Put every line of the records below into a numbered list, omitting any blank lines.

** start Dataset **

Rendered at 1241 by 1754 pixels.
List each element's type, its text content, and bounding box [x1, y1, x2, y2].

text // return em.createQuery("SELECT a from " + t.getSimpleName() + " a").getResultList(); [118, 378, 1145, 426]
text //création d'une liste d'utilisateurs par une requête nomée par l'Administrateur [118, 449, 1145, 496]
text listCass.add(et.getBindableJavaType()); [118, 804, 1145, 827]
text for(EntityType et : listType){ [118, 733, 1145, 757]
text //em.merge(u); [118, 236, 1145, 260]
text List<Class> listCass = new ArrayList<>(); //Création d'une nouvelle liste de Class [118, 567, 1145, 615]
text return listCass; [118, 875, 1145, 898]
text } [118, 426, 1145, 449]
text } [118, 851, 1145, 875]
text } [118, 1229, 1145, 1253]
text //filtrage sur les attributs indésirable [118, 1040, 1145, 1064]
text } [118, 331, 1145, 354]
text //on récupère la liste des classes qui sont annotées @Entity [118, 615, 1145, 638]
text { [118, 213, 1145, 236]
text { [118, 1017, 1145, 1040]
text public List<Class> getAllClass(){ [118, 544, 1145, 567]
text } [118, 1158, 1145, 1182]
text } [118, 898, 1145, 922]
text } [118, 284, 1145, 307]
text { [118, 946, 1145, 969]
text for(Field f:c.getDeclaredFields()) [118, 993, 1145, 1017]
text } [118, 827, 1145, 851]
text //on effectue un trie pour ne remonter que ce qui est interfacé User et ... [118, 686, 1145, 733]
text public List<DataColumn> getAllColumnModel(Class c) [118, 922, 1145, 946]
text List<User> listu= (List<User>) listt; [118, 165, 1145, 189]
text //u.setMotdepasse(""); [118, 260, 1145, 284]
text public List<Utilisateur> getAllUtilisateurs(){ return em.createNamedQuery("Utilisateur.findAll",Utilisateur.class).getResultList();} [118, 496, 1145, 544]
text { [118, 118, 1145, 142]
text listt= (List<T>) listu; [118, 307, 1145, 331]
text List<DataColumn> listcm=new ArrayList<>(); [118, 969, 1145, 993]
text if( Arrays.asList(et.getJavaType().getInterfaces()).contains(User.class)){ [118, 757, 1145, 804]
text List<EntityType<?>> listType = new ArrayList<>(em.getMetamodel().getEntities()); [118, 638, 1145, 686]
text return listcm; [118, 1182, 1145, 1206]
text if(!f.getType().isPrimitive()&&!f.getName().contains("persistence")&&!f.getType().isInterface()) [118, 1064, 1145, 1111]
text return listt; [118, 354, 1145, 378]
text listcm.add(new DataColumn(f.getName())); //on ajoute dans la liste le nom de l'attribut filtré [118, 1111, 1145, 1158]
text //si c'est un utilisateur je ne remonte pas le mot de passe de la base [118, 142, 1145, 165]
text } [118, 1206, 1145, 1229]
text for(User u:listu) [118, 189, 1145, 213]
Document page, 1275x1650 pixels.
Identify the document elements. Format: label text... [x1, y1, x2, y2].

** end Dataset **

▶ **The output**
1. Rendered at 1241 by 1754 pixels.
2. List each element's type, its text content, and bounding box [x1, y1, x2, y2].
3. text // return em.createQuery("SELECT a from " + t.getSimpleName() + " a").getResultList(); [118, 378, 1145, 426]
4. text //création d'une liste d'utilisateurs par une requête nomée par l'Administrateur [118, 449, 1145, 496]
5. text listCass.add(et.getBindableJavaType()); [118, 804, 1145, 827]
6. text for(EntityType et : listType){ [118, 733, 1145, 757]
7. text //em.merge(u); [118, 236, 1145, 260]
8. text List<Class> listCass = new ArrayList<>(); //Création d'une nouvelle liste de Class [118, 567, 1145, 615]
9. text return listCass; [118, 875, 1145, 898]
10. text } [118, 426, 1145, 449]
11. text } [118, 851, 1145, 875]
12. text } [118, 1229, 1145, 1253]
13. text //filtrage sur les attributs indésirable [118, 1040, 1145, 1064]
14. text } [118, 331, 1145, 354]
15. text //on récupère la liste des classes qui sont annotées @Entity [118, 615, 1145, 638]
16. text { [118, 213, 1145, 236]
17. text { [118, 1017, 1145, 1040]
18. text public List<Class> getAllClass(){ [118, 544, 1145, 567]
19. text } [118, 1158, 1145, 1182]
20. text } [118, 898, 1145, 922]
21. text } [118, 284, 1145, 307]
22. text { [118, 946, 1145, 969]
23. text for(Field f:c.getDeclaredFields()) [118, 993, 1145, 1017]
24. text } [118, 827, 1145, 851]
25. text //on effectue un trie pour ne remonter que ce qui est interfacé User et ... [118, 686, 1145, 733]
26. text public List<DataColumn> getAllColumnModel(Class c) [118, 922, 1145, 946]
27. text List<User> listu= (List<User>) listt; [118, 165, 1145, 189]
28. text //u.setMotdepasse(""); [118, 260, 1145, 284]
29. text public List<Utilisateur> getAllUtilisateurs(){ return em.createNamedQuery("Utilisateur.findAll",Utilisateur.class).getResultList();} [118, 496, 1145, 544]
30. text { [118, 118, 1145, 142]
31. text listt= (List<T>) listu; [118, 307, 1145, 331]
32. text List<DataColumn> listcm=new ArrayList<>(); [118, 969, 1145, 993]
33. text if( Arrays.asList(et.getJavaType().getInterfaces()).contains(User.class)){ [118, 757, 1145, 804]
34. text List<EntityType<?>> listType = new ArrayList<>(em.getMetamodel().getEntities()); [118, 638, 1145, 686]
35. text return listcm; [118, 1182, 1145, 1206]
36. text if(!f.getType().isPrimitive()&&!f.getName().contains("persistence")&&!f.getType().isInterface()) [118, 1064, 1145, 1111]
37. text return listt; [118, 354, 1145, 378]
38. text listcm.add(new DataColumn(f.getName())); //on ajoute dans la liste le nom de l'attribut filtré [118, 1111, 1145, 1158]
39. text //si c'est un utilisateur je ne remonte pas le mot de passe de la base [118, 142, 1145, 165]
40. text } [118, 1206, 1145, 1229]
41. text for(User u:listu) [118, 189, 1145, 213]
42. Document page, 1275x1650 pixels.
43. Identify the document elements. Format: label text... [x1, y1, x2, y2].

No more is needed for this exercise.